Task brief: Please output the data exactly, minus pictures.

Information supplied:
┄┄┄┄┄┄┄┄┄┄┄┄┄┄┄┄┄┄┄┄
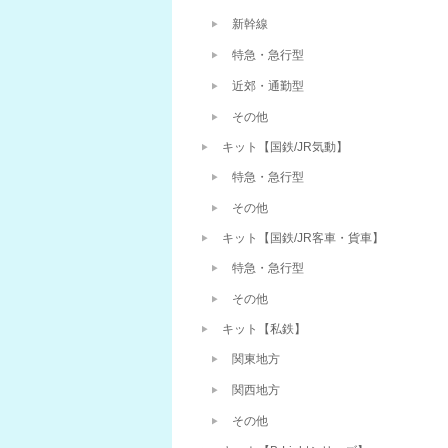
新幹線
特急・急行型
近郊・通勤型
その他
キット【国鉄/JR気動】
特急・急行型
その他
キット【国鉄/JR客車・貨車】
特急・急行型
その他
キット【私鉄】
関東地方
関西地方
その他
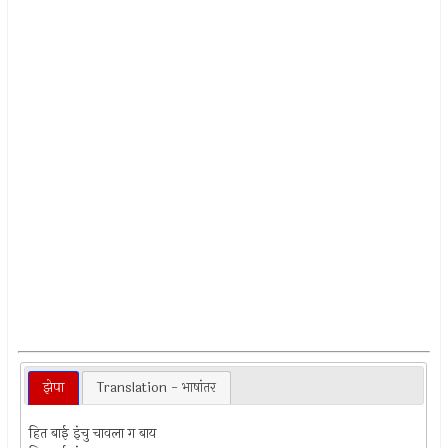
झेपा
Translation - भाषांतर
हित बाई इंचु चावला ग बाय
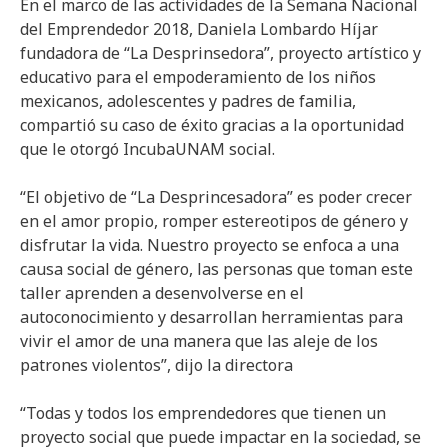
En el marco de las actividades de la Semana Nacional
del Emprendedor 2018, Daniela Lombardo Híjar
fundadora de “La Desprinsedora”, proyecto artístico y
educativo para el empoderamiento de los niños
mexicanos, adolescentes y padres de familia,
compartió su caso de éxito gracias a la oportunidad
que le otorgó IncubaUNAM social.
“El objetivo de “La Desprincesadora” es poder crecer
en el amor propio, romper estereotipos de género y
disfrutar la vida. Nuestro proyecto se enfoca a una
causa social de género, las personas que toman este
taller aprenden a desenvolverse en el
autoconocimiento y desarrollan herramientas para
vivir el amor de una manera que las aleje de los
patrones violentos”, dijo la directora
“Todas y todos los emprendedores que tienen un
proyecto social que puede impactar en la sociedad, se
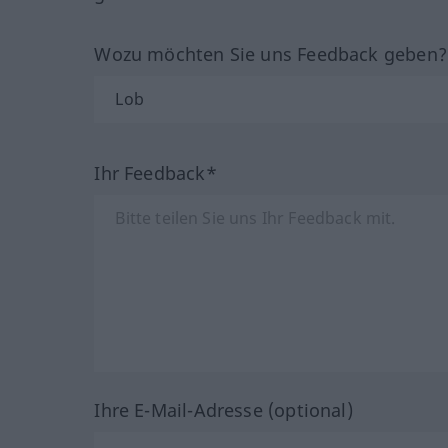
Wozu möchten Sie uns Feedback geben
Ihr Feedback*
Ihre E-Mail-Adresse (optional)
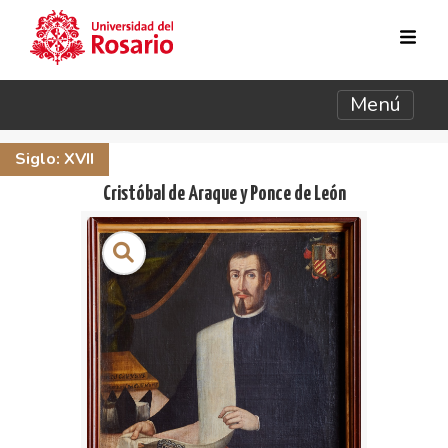
Pasar al contenido principal
Menú
Siglo: XVII
Cristóbal de Araque y Ponce de León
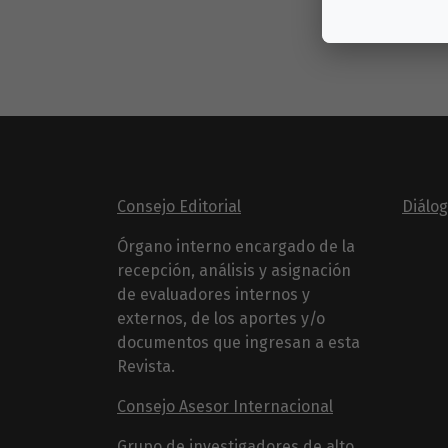
Consejo Editorial
Diálo
Órgano interno encargado de la
recepción, análisis y asignación
de evaluadores internos y
externos, de los aportes y/o
documentos que ingresan a esta
Revista.
Consejo Asesor Internacional
Grupo de investigadores de alto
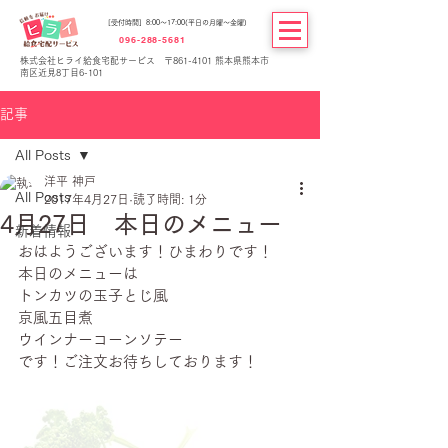
[受付時間] 8:00～17:00(平日の月曜～金曜)
096-288-5681
株式会社ヒライ給食宅配サービス 〒861-4101 熊本県熊本市
南区近見8丁目6-101
記事
All Posts
洋平 神戸
All Posts
2017年4月27日
読了時間: 1分
4月27日 本日のメニュー
新着情報
おはようございます！ひまわりです！
本日のメニューは
トンカツの玉子とじ風
京風五目煮
ウインナーコーンソテー
です！ご注文お待ちしております！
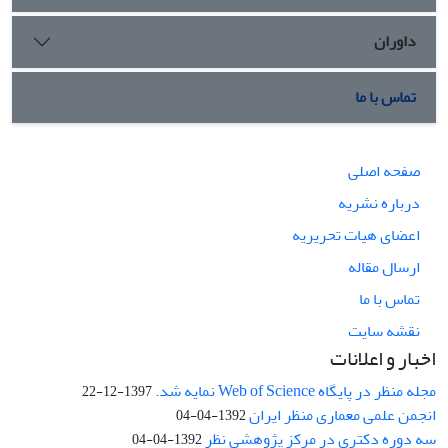
داوران
تماس با ما
صفحه اصلی
درباره نشریه
اعضای هیات تحریریه
ارسال مقاله
تماس با ما
نقشه سایت
اخبار و اعلانات
مجله منظر در پایگاه Web of Science نمایه شد.
1397-12-22
انجمن علمی معماری منظر ایران
1392-04-04
سه دوره دکتری در مرکز پژوهشی نظر
1392-04-04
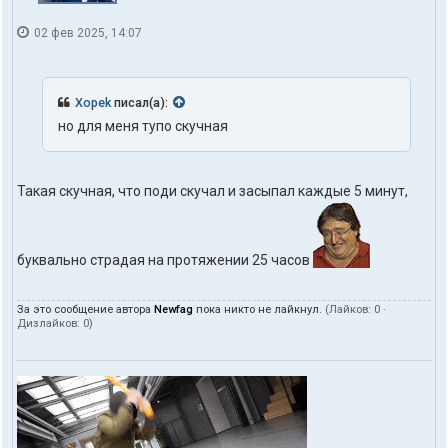
02 фев 2025, 14:07
Xopek
писал(а):
но для меня тупо скучная
Такая скучная, что поди скучал и засыпал каждые 5 минут,
буквально страдая на протяжении 25 часов
За это сообщение автора
Newfag
пока никто не лайкнул.
(Лайков:
0
·
Дизлайков:
0
)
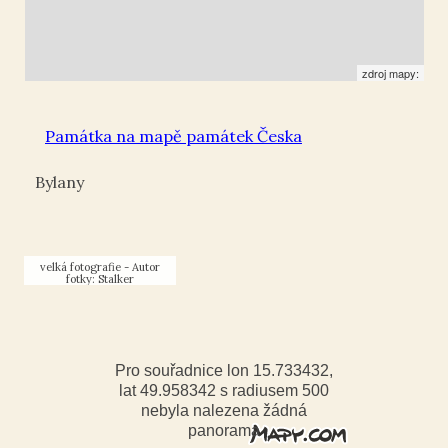
zdroj mapy:
Památka na mapě památek Česka
Bylany
Autor
fotky: Stalker
Pro souřadnice lon 15.733432,
lat 49.958342 s radiusem 500
nebyla nalezena žádná
panorama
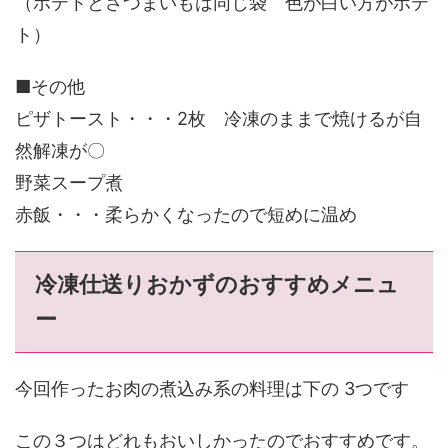
（ポテトとさつまいもは同じ袋 色が白い方がポテ
ト）
■その他
ピザトースト・・・2枚 冷凍のままで焼けるが自
然解凍が〇
野菜スープ煮
赤飯・・・柔らかくなったので短めに温め
冷凍仕送りおかずのおすすめメニュ
ー
今回作ったお肉の煮込み系の料理は下の 3つです
この３つはどれもおいしかったのでおすすめです。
┄┄┄┄┄┄┄┄┄┄┄┄┄┄┄┄┄┄┄┄
Answer for the task:
新幹線
特急・急行型
近郊・通勤型
その他
キット【国鉄/JR気動】
特急・急行型
その他
キット【国鉄/JR客車・貨車】
特急・急行型
その他
キット【私鉄】
関東地方
関西地方
その他
झेपा
Translation - भाषांतर
हित बाई इंचु चावला ग बाय
En el marco de las actividades de la Semana Nacional
del Emprendedor 2018, Daniela Lombardo Híjar
fundadora de “La Desprinsedora”, proyecto artístico y
educativo para el empoderamiento de los niños
mexicanos, adolescentes y padres de familia,
compartió su caso de éxito gracias a la oportunidad
que le otorgó IncubaUNAM social.
“El objetivo de “La Desprincesadora” es poder crecer
en el amor propio, romper estereotipos de género y
disfrutar la vida. Nuestro proyecto se enfoca a una
causa social de género, las personas que toman este
taller aprenden a desenvolverse en el
autoconocimiento y desarrollan herramientas para
vivir el amor de una manera que las aleje de los
patrones violentos”, dijo la directora
“Todas y todos los emprendedores que tienen un
proyecto social que puede impactar en la sociedad, se
Wozu möchten Sie uns Feedback geben
Ihr Feedback*
Ihre E-Mail-Adresse (optional)
Pasar al contenido principal
Menú
Siglo: XVII
Cristóbal de Araque y Ponce de León
Consejo Editorial
Diálo
Órgano interno encargado de la
recepción, análisis y asignación
de evaluadores internos y
externos, de los aportes y/o
documentos que ingresan a esta
Revista.
Consejo Asesor Internacional
Grupo de investigadores de alto
[受付時間] 8:00～17:00(平日の月曜～金曜)
096-288-5681
株式会社ヒライ給食宅配サービス 〒861-4101 熊本県熊本市
南区近見8丁目6-101
記事
All Posts
洋平 神戸
All Posts
2017年4月27日
読了時間: 1分
4月27日 本日のメニュー
新着情報
おはようございます！ひまわりです！
本日のメニューは
トンカツの玉子とじ風
京風五目煮
ウインナーコーンソテー
です！ご注文お待ちしております！
داوران
تماس با ما
صفحه اصلی
درباره نشریه
اعضای هیات تحریریه
ارسال مقاله
تماس با ما
نقشه سایت
اخبار و اعلانات
مجله منظر در پایگاه Web of Science نمایه شد.
1397-12-22
انجمن علمی معماری منظر ایران
1392-04-04
سه دوره دکتری در مرکز پژوهشی نظر
1392-04-04
02 фев 2025, 14:07
Xopek
писал(а):
но для меня тупо скучная
Такая скучная, что поди скучал и засыпал каждые 5 минут,
буквально страдая на протяжении 25 часов
За это сообщение автора
Newfag
пока никто не лайкнул.
(Лайков:
0
·
Дизлайков:
0
)
zdroj mapy:
Památka na mapě památek Česka
Bylany
Autor
fotky: Stalker
Pro souřadnice lon 15.733432,
lat 49.958342 s radiusem 500
nebyla nalezena žádná
panorama
（ポテトとさつまいもは同じ袋 色が白い方がポテ
ト）
■その他
ピザトースト・・・2枚 冷凍のままで焼けるが自
然解凍が〇
野菜スープ煮
赤飯・・・柔らかくなったので短めに温め
冷凍仕送りおかずのおすすめメニュ
ー
今回作ったお肉の煮込み系の料理は下の 3つです
この３つはどれもおいしかったのでおすすめです。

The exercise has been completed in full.